「私といたら、藍くん人間のクズになるのよ。」

「それは、いつもなにもしないで寝てるからか?」

「そうじゃなくて、彼女が居るのに、私と住んでること」



藍くんは即答した。



「どうせクズだよ。もとから。

桐ちゃんが、辛かったんだよな。もうすぐ、別れるつもりだったけど。

今すぐ別れてくるから」



そう言うと、藍くんは私から離れて携帯だけ持ち玄関に向かった。

私は、やっとのことで、声を出した。



「なに、それ。結局、なんなの、分からないんだけど。

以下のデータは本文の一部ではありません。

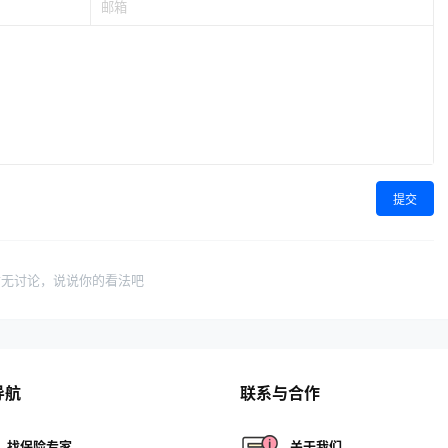
提交
暂无讨论，说说你的看法吧
导航
联系与合作
找保险专家
关于我们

藍くんはいつもそうよね。

藍くんのこと、私何もわからない」



どうしてそんな簡単に付き合ったり、別れたり、今まで頑なに付き合わなかったのは、何なの。

何もかも、いきなりすぎるのよ。

藍くんは1度振り向くと、久しぶりに笑った。


それは、昔の藍くんの笑顔ではなく、今の藍くんの笑顔。

何かを隠すように、いたずらな目をしてるのに、
どこか寂しそうな、そんな笑みだった。



「桐ちゃんには、絶対、教えてやんない」




何を、だよ。




まるで、本当に、何かを隠してるみたいだ。


私はまた、何も知らされないまま置いてかれた。